The section opens with a quotation from Psalm 40.6-8. Two things stand out from the passage:
- A “body” was prepared for the Messiah (vs. 5). It was this “body” that was offered” (vs. 10). This sacrificial “body” was superior to the sacrificial offerings of the Law.
- The Messiah came not to make offerings, but “to do your will, O God” (vs. 7). God repeatedly stated that what He desired was the obedient hearts of His people (see 1Samuel 15.22; Psalm 51.16-17; Isaiah 66.2-4; Jeremiah 7.21-24; Hosea 6.6; etc.). And that is exactly what Jesus did, completely submitting to the Father’s will by offering His body (vss. 9-10; cf. Matthew 26.39).

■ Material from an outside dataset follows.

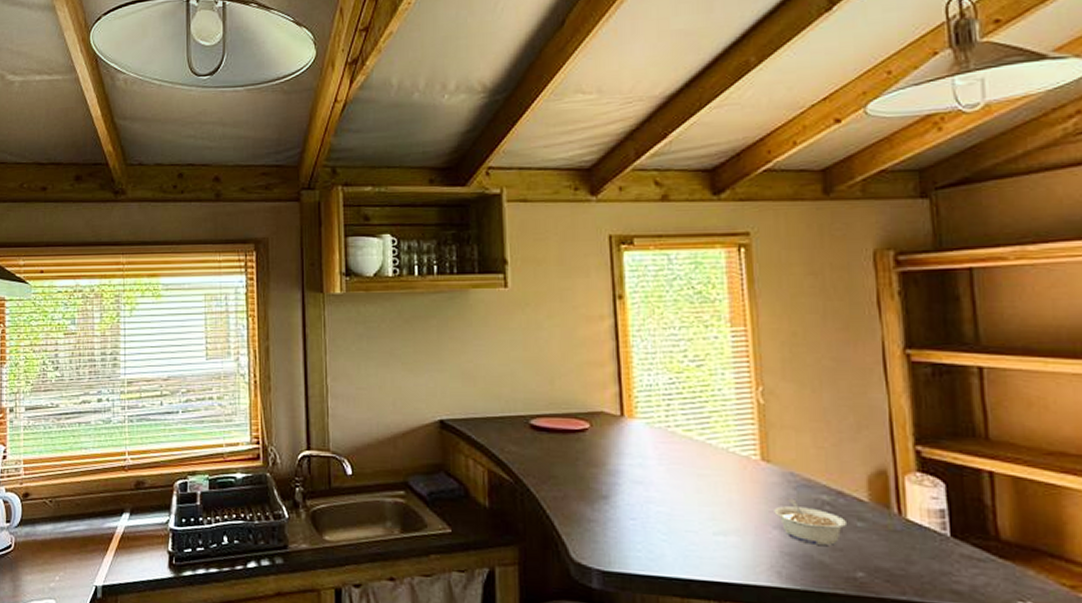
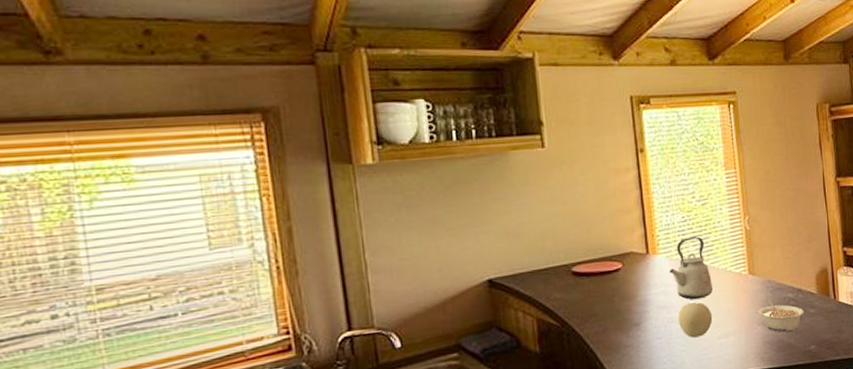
kettle: none [650,404,709,481] -> present [670,236,714,300]
fruit: none [658,483,707,528] -> present [678,302,713,338]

Furthermore, His submitting completely to the will of God is what fulfilled the first covenant and established the second (vs. 9)… a covenant that offers real sanctification because of the superiority of the sacrifice (vs. 10). “These are not complementary systems that may exist side by side. The one excludes the other. No compromise is possible between them.” (Leon Morris, Expositors Bible Commentary)
In vss. 11-14 the author brings our attention back to the priesthood, showing by contrast just how much superior Jesus’ work is to that of the Levitical system:
- They “stand daily” (vs. 11), but He “sat down at the right hand of God” (vs. 12).

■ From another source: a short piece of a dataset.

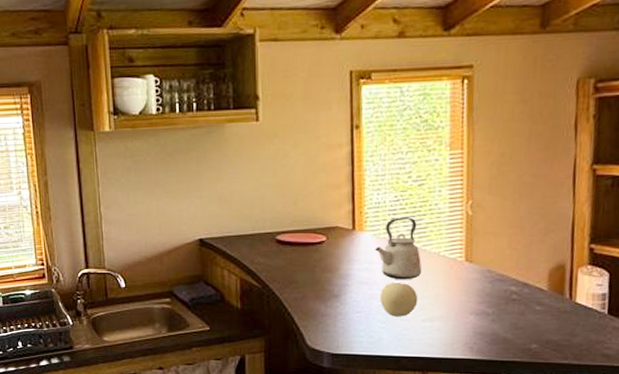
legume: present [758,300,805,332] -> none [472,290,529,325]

- They offer the same sacrifices daily (vs. 11), but He offered “one sacrifice… for all time” (vs. 12).
- Their sacrifices “can never take away sins” (vs. 11), but His sacrifice was “for sins”(vs. 12) and has thus “perfected for all time those who are sanctified” (vs. 14).
- Furthermore, Christ now awaits the time when all of His enemies will be subjugated (vs. 13). “The session at the right hand puts Christ in a position where he may provide assistance to his people without having to offer sacrifices. The allusion to Ps 110:1 in vv 12–13 insists on the established firmness of his position. For the future he has only to wait for the complete subjugation of every power that resists the gracious redemptive purposes of God. Jesus’ place in the presence of God enables him to exercise in heaven the ministry of the new covenant. This is the basis of the assurance extended to the community that they possess now full access to God.” (William Lane, Word Biblical Commentary)

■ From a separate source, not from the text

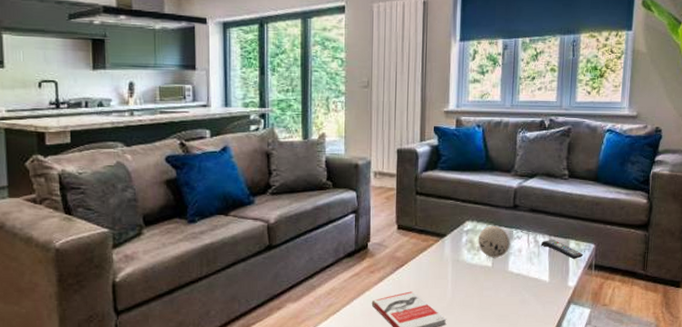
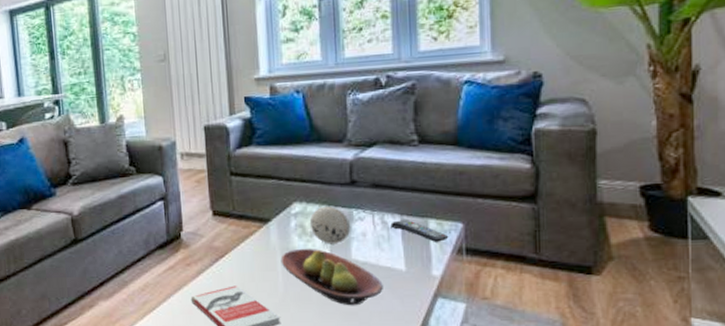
fruit bowl: none [451,260,530,310] -> present [280,248,383,306]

The Law Is No Longer Needed (Hebrews 10.15-18)
The author then returns to God’s promise of the new and better covenant which He made in Jeremiah 31.31-34. This quotation was given in full in Hebrews 8.7-12, but now the author uses a smaller portion to establish one point: now that sins are forgiven, no other offerings are needed (vs. 18). This takes us back to the how the author began the section, stating that the Law was “only a shadow of the good things to come and not the very form of things” (vs. 1). Now that real sanctification is available through the sacrifice of Christ’s body (vss. 9,14), the sacrifices of the shadow system are not needed… they accomplish nothing. A better sacrifice has been made; sanctification is ours in the better covenant.